New technologies are great, but their widespread adoption requires the education of millions of consumers. This is no small task and I expect it will take between 10 and 20 years. Thankfully, the two fundamental technologies that will enable broadband at the consumer level have surged through the market for the past 10 years. Many millions of consumers around the world are now trained on using a PC to access the Internet. They also understand how to use a mobile phone for voice, e-mail and data communications. The mass market has now been primed and is ready for broadband.
The commercial issue for consumer broadband is not about paying bills over the Internet at the PC in the home office, but in the living room buying and playing games, and downloading video content via the TV. Low-cost terminals are a prerequisite for consumer broadband adoption. They are now available in a rapidly evolving variety of shapes and sizes. Microsoft did not enter the video game industry with the X-Box because it was aiming to make consumer electronics more efficiently than Sony. Rather, modem-equipped video games could be likely to be the key gatekeepers to unlock the profits of consumer broadband, first in the living room, and then the rest of the networked household. Low-cost digital storage devices such as those from TiVo, a subsidiary of Philips, allow consumers not only to receive, but also to store and replay massive amounts of digital content at the touch of button.

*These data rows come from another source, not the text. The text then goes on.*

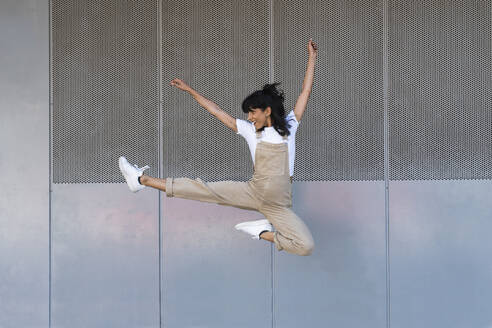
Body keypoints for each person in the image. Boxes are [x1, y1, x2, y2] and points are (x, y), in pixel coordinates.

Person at [119, 39, 318, 256]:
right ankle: (141, 180)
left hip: (278, 204)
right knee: (204, 190)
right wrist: (190, 91)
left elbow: (304, 93)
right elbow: (216, 111)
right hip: (253, 191)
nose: (249, 117)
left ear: (267, 111)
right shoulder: (250, 130)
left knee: (305, 246)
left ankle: (262, 232)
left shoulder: (290, 126)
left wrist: (312, 57)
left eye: (253, 112)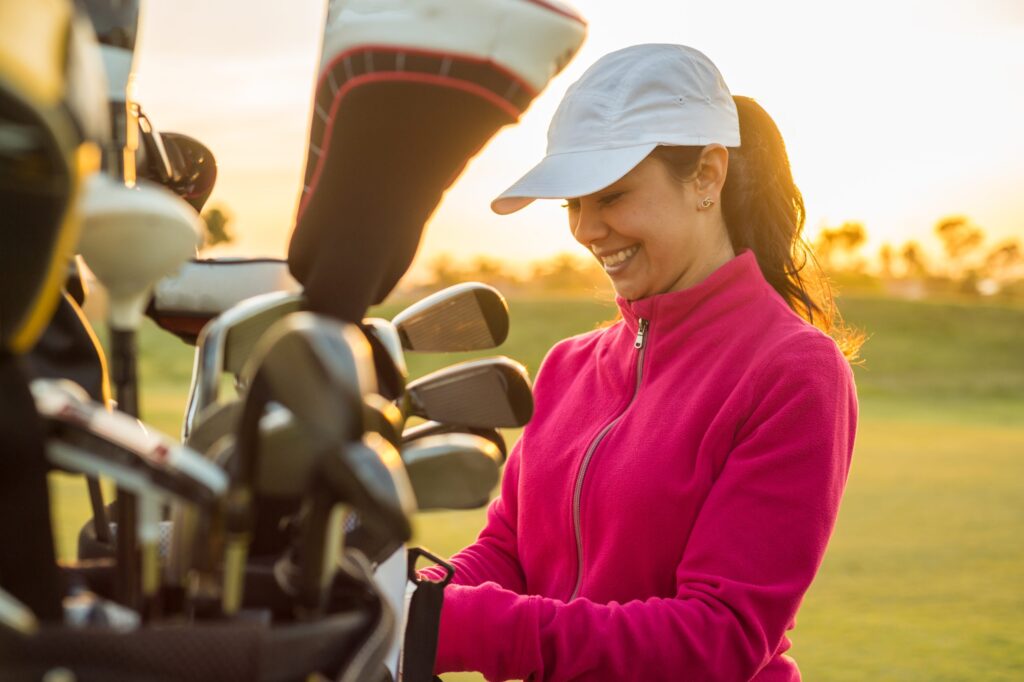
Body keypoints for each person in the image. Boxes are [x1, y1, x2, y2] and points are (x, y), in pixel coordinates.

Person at [418, 43, 860, 681]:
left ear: (707, 175)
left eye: (612, 196)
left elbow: (718, 637)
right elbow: (507, 552)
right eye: (573, 204)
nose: (586, 229)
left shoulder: (793, 371)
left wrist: (453, 626)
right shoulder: (568, 365)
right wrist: (403, 598)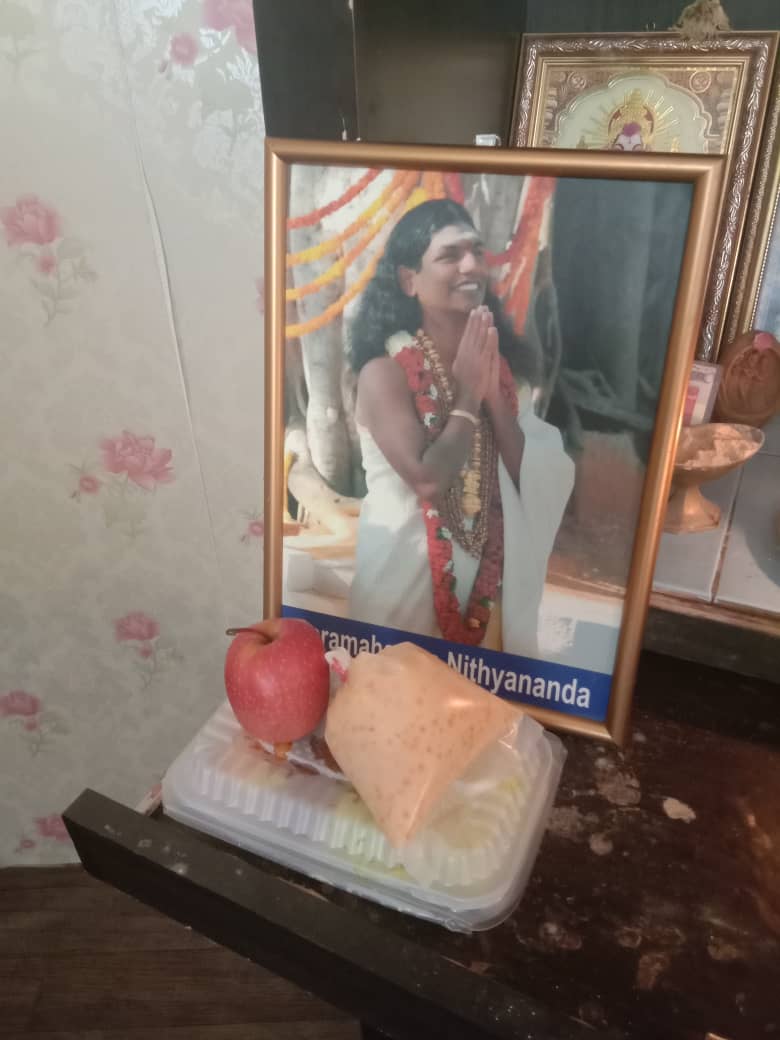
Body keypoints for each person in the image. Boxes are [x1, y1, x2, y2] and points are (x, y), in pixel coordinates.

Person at [346, 198, 574, 657]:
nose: (471, 265)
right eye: (449, 255)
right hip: (398, 603)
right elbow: (427, 479)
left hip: (486, 607)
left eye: (476, 251)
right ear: (409, 280)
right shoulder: (383, 374)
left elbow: (533, 475)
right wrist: (470, 396)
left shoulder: (503, 376)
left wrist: (492, 395)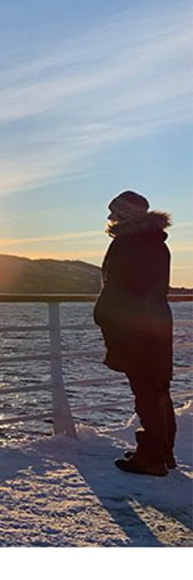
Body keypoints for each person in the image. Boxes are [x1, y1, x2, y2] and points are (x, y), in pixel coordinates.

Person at [93, 190, 175, 476]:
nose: (109, 218)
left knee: (145, 391)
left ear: (125, 214)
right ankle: (162, 453)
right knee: (158, 388)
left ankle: (151, 459)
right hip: (156, 324)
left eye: (114, 212)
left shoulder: (128, 244)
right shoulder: (156, 244)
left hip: (136, 328)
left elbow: (119, 288)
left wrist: (101, 314)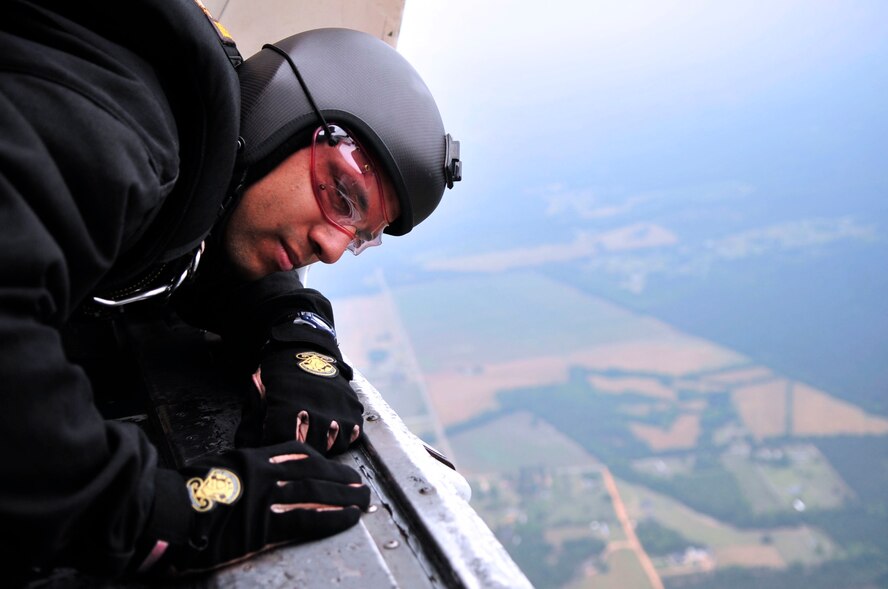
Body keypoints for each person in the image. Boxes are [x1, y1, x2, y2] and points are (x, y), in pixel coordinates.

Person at [0, 0, 462, 582]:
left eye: (361, 234)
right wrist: (150, 512)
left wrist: (295, 331)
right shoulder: (123, 123)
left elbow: (195, 258)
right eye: (342, 195)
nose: (334, 247)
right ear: (284, 120)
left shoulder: (187, 166)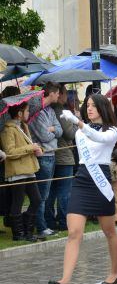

Broadband access is another critical piece of the puzzle, which is just now falling into place. Governments, investors, industry insiders and, most importantly, consumers are becoming painfully aware of the limitations of a 64kbit/s local connection. As microprocessor speeds and core network transmission speeds both zoom past multi-GigaHertz rates, even a 512kbit/s home connection is becoming a glaring bottleneck. Thankfully, this acute mismatch has aligned the interests of all major stakeholders and is now being alleviated with a future-proof fibre rather than cable and ADSL stop-gap measures. With a broad constituency now focused on eliminating the access bottleneck, we can expect a rapid and sustained implementation of fibre access.
The optical communications industry is rapidly being forced out of its niche and into a mainstream business environment dominated by the low-cost rules of datacoms, rather than telecoms. Interoperability standards will also drive prices down much further, and optics much deeper in the network, closer to our homes.
Joseph Schumpeter, a 20th century economist (this time Austrian) described the process of "creative destruction", whereby new industries displace the old through relentless technical innovation. Market forces point to consumer broadband content and infrastructure as an emerging industry. Business opportunities and profits will accrue to optical equipment vendors who recognise the shifts early and align their business models to capture this future value.